### BRIEF
Pull every line that includes the word "none" from the data.

(Recorded data)
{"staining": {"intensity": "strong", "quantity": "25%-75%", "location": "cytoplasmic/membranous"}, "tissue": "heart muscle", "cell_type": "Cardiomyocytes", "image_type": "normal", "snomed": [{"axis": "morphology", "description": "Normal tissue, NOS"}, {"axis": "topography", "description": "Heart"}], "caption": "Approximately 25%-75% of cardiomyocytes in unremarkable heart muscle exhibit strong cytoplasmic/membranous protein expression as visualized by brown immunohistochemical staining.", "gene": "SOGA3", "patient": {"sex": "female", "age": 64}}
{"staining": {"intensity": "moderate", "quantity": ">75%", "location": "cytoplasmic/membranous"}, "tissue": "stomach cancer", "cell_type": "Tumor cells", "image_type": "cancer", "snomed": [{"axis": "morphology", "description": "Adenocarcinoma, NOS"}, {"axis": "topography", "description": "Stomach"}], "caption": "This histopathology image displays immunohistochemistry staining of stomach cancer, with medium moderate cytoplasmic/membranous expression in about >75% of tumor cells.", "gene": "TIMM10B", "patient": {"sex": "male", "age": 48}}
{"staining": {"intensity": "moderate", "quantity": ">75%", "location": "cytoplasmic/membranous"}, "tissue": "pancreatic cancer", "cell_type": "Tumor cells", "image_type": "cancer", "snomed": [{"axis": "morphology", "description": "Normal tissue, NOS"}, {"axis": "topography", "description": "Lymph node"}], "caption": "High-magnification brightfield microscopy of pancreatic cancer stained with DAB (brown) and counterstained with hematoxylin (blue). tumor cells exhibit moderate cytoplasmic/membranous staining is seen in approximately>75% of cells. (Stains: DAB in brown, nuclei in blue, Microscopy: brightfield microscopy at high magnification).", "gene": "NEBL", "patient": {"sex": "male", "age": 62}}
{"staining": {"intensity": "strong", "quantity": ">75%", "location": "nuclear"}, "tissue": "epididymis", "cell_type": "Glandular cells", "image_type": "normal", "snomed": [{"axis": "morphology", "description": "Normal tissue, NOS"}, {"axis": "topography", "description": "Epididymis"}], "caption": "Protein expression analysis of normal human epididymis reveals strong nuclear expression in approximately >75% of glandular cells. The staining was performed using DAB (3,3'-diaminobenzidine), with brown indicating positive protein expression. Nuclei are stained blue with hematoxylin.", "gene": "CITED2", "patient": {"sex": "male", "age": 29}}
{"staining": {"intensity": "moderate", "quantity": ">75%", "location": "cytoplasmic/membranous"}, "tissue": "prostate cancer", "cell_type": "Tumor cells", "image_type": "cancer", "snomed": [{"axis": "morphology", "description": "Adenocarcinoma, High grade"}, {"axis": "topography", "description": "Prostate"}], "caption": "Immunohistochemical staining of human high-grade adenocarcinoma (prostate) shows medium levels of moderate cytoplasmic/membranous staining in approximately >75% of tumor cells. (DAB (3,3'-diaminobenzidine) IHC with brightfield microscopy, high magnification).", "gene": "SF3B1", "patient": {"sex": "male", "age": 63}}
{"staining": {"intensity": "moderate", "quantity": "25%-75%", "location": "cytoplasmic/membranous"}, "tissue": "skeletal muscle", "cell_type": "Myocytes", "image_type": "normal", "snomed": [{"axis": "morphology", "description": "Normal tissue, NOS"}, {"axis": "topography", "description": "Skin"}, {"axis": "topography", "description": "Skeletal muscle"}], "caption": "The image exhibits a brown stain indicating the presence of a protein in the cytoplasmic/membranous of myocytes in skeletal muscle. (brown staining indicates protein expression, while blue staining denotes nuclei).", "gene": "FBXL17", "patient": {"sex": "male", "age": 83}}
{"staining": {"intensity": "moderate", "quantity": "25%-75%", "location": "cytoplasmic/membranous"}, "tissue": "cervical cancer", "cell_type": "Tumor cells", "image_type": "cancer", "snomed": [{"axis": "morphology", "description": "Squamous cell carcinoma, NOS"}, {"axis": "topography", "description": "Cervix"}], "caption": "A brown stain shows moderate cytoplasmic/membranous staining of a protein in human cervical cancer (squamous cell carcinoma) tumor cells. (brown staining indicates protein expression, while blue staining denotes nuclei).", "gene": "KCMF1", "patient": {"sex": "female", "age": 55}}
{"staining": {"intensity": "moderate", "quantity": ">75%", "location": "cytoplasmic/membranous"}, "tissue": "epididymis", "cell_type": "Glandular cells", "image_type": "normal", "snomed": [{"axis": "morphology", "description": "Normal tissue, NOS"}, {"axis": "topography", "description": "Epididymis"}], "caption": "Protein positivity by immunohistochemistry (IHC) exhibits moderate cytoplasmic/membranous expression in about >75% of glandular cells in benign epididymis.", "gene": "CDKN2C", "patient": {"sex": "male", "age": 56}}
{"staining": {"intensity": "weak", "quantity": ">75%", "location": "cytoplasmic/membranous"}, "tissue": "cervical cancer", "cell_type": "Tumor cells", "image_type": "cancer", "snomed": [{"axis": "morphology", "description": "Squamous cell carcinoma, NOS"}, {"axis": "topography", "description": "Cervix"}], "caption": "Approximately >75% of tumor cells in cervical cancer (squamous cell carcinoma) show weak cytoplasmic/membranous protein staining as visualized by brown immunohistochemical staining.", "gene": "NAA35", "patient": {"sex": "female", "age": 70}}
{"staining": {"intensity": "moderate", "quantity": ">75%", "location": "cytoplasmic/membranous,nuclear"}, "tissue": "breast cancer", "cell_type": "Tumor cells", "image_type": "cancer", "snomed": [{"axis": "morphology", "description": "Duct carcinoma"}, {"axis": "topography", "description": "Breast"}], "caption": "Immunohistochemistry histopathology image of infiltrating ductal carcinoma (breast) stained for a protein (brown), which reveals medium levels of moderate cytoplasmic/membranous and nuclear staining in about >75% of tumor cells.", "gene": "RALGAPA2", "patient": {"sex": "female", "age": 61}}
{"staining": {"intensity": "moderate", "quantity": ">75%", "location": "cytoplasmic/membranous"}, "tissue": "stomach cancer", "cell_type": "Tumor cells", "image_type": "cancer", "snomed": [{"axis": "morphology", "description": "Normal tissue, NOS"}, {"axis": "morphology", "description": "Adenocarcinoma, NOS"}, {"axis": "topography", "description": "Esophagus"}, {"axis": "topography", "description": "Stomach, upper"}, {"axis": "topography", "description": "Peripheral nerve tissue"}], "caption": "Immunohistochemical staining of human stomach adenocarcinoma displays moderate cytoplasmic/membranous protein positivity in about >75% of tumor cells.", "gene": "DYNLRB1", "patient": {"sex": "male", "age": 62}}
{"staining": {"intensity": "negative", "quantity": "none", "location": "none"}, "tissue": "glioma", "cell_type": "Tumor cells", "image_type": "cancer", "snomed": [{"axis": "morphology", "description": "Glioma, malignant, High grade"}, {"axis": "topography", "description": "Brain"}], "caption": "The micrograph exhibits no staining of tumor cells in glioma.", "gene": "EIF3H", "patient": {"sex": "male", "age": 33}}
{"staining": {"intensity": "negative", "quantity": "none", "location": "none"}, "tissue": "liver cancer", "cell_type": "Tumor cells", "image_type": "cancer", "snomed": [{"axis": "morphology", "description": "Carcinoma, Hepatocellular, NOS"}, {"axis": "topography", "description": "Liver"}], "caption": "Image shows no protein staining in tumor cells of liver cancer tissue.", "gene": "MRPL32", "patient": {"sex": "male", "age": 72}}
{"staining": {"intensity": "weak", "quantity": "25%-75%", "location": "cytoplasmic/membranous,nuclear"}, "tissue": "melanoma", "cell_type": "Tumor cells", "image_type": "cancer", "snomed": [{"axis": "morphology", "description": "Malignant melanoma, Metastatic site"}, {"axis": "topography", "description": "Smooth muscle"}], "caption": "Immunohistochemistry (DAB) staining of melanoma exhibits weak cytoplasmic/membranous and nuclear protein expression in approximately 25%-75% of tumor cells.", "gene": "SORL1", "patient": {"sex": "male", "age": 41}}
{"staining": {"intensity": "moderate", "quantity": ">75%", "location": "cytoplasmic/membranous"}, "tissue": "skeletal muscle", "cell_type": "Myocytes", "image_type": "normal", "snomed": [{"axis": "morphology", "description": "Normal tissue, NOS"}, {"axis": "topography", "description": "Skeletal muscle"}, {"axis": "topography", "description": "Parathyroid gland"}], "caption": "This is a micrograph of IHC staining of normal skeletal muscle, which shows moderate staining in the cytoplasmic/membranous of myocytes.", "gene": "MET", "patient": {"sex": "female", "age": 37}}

### RESPONSE TO THIS EXERCISE
{"staining": {"intensity": "negative", "quantity": "none", "location": "none"}, "tissue": "glioma", "cell_type": "Tumor cells", "image_type": "cancer", "snomed": [{"axis": "morphology", "description": "Glioma, malignant, High grade"}, {"axis": "topography", "description": "Brain"}], "caption": "The micrograph exhibits no staining of tumor cells in glioma.", "gene": "EIF3H", "patient": {"sex": "male", "age": 33}}
{"staining": {"intensity": "negative", "quantity": "none", "location": "none"}, "tissue": "liver cancer", "cell_type": "Tumor cells", "image_type": "cancer", "snomed": [{"axis": "morphology", "description": "Carcinoma, Hepatocellular, NOS"}, {"axis": "topography", "description": "Liver"}], "caption": "Image shows no protein staining in tumor cells of liver cancer tissue.", "gene": "MRPL32", "patient": {"sex": "male", "age": 72}}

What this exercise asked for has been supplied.